**Problem requirements:** Write out the passage on the causes of stagflation word for word, keeping every line unchanged.

**Page extract:**
────────────────────
The poster added a follow up question that was not adequately addressed: what is the solution to stagflation?

To answer that question definitively requires knowledge of the cause of stagflation; or the causes, if there are different kinds of stagflation requiring different kinds of solutions.

Since there are three main components of stagflation (high inflation, low GDP growth, and high unemployment), it might help to consider them both individually and in terms of any interrelated dynamic.

Presumably one could have a condition of high inflation and low economic growth without high unemployment, provided low economic growth represented sn equilibrium condition. After all, what constitutes low or high growth depends on the country, the age and developmental stage of its economy, and other factors. So generally we must assume a fairly sudden change in the economy, such as a recession which causes mass layoffs and raises the unemployment rate.

Low economic growth in the presence of high unemployment can reasonably be assumed to be the result of low sales (or growth in sales) resulting from low consumer demand for goods and services, at least in part because total consumer demand has been shrunk by unemployment (which reduces total wages and salaries paid).

Inflation can be caused by loose monetary policy; but if easy credit or simple money printing is responsible, it begs the question of how demand for goods and services can be low enough so that no incentive for hiring or other business expansion exists.

On the other hand, wage and salary rises written into labor contracts or accepted as a business obligation on the basis of prevailing social mores could lead businesses to pass these increased labor costs on to consumers in the form of higher prices.

One way that might work is if something acted to increase producer prices, such as an OPEC initiated oil shock, as occurred twice in the 1970s. This would increase wholesale prices since manufacturing inputs must be transported to factories and goods must be distributed to retailers. Retailers in turn may pass on these cost increases to consumers; and consume-workers may in turn agitate for cost of living increases to compensate.
────────────────────
**Stored records:**
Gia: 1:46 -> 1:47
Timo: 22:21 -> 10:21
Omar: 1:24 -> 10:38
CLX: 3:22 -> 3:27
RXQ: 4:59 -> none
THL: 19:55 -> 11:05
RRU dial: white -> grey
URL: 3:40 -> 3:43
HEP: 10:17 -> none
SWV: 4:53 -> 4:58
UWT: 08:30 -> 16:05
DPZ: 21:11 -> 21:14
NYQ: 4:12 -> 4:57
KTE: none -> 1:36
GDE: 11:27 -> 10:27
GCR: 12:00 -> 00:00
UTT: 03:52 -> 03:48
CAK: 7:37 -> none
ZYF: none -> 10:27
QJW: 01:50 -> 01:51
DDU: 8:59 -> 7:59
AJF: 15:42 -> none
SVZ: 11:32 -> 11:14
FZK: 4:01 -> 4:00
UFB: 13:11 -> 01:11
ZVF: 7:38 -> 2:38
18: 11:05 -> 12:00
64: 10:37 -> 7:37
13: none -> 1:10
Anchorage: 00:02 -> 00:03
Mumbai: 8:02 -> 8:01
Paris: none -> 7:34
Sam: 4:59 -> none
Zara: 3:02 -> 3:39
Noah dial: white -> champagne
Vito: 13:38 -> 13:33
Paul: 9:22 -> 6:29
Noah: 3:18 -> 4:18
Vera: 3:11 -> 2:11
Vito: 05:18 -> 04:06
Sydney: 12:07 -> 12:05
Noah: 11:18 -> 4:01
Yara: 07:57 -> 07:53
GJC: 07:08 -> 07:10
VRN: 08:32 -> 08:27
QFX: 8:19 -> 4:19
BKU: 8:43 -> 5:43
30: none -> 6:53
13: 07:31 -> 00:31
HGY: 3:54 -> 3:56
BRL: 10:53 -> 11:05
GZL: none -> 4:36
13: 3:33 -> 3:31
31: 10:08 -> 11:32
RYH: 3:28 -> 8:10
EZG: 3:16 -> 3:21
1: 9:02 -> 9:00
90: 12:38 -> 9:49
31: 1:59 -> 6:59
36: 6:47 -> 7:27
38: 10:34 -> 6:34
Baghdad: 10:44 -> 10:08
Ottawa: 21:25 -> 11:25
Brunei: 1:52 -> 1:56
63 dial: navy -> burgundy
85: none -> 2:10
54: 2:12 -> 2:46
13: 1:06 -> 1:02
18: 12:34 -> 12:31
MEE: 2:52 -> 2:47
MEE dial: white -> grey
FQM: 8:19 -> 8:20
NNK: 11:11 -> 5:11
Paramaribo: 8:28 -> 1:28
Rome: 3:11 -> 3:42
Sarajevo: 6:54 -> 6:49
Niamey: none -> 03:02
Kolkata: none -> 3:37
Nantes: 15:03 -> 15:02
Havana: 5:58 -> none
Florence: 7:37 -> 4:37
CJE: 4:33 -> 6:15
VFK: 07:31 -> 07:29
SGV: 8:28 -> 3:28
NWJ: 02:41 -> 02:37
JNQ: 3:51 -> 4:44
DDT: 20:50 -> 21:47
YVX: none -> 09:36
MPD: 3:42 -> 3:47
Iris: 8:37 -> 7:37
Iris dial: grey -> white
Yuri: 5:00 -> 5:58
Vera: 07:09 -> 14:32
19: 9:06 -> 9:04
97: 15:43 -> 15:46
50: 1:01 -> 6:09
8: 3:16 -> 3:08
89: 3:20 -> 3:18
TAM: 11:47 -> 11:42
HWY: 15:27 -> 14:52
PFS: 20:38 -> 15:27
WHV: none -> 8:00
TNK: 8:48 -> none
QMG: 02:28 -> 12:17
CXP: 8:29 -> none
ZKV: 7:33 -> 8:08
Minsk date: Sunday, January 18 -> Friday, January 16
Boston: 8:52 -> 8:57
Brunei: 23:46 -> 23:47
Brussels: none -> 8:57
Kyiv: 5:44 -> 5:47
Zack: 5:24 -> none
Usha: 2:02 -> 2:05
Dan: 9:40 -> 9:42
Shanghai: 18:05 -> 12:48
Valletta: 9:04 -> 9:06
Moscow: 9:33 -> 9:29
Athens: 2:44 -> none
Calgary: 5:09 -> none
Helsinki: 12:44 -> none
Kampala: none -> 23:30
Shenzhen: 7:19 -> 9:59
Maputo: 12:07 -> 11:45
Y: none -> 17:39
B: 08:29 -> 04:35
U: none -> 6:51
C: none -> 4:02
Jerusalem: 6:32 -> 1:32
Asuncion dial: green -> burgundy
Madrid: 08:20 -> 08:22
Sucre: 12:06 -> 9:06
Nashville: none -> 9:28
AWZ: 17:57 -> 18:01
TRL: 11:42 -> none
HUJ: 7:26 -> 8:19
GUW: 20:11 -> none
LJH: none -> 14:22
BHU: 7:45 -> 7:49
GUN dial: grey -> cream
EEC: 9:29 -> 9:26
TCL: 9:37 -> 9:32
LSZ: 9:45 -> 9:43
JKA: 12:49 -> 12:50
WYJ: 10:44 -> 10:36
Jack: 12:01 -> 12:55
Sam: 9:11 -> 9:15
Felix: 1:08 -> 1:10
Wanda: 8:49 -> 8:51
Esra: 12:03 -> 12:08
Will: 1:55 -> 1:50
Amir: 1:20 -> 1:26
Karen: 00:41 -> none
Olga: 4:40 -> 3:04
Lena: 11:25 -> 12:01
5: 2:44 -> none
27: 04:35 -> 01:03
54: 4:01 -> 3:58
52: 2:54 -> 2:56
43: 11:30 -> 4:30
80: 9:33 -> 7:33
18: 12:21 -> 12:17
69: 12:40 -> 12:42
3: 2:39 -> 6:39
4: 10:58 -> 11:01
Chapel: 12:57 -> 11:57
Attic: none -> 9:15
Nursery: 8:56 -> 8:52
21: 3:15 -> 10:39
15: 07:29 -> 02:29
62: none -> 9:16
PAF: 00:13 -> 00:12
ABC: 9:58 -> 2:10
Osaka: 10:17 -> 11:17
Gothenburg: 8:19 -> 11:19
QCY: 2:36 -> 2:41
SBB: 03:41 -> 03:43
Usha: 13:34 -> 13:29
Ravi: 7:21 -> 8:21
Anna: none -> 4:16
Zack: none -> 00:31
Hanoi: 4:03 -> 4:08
────────────────────
**Answer for this exercise:**
The poster added a follow up question that was not adequately addressed: what is the solution to stagflation?

To answer that question definitively requires knowledge of the cause of stagflation; or the causes, if there are different kinds of stagflation requiring different kinds of solutions.

Since there are three main components of stagflation (high inflation, low GDP growth, and high unemployment), it might help to consider them both individually and in terms of any interrelated dynamic.

Presumably one could have a condition of high inflation and low economic growth without high unemployment, provided low economic growth represented sn equilibrium condition. After all, what constitutes low or high growth depends on the country, the age and developmental stage of its economy, and other factors. So generally we must assume a fairly sudden change in the economy, such as a recession which causes mass layoffs and raises the unemployment rate.

Low economic growth in the presence of high unemployment can reasonably be assumed to be the result of low sales (or growth in sales) resulting from low consumer demand for goods and services, at least in part because total consumer demand has been shrunk by unemployment (which reduces total wages and salaries paid).

Inflation can be caused by loose monetary policy; but if easy credit or simple money printing is responsible, it begs the question of how demand for goods and services can be low enough so that no incentive for hiring or other business expansion exists.

On the other hand, wage and salary rises written into labor contracts or accepted as a business obligation on the basis of prevailing social mores could lead businesses to pass these increased labor costs on to consumers in the form of higher prices.

One way that might work is if something acted to increase producer prices, such as an OPEC initiated oil shock, as occurred twice in the 1970s. This would increase wholesale prices since manufacturing inputs must be transported to factories and goods must be distributed to retailers. Retailers in turn may pass on these cost increases to consumers; and consume-workers may in turn agitate for cost of living increases to compensate.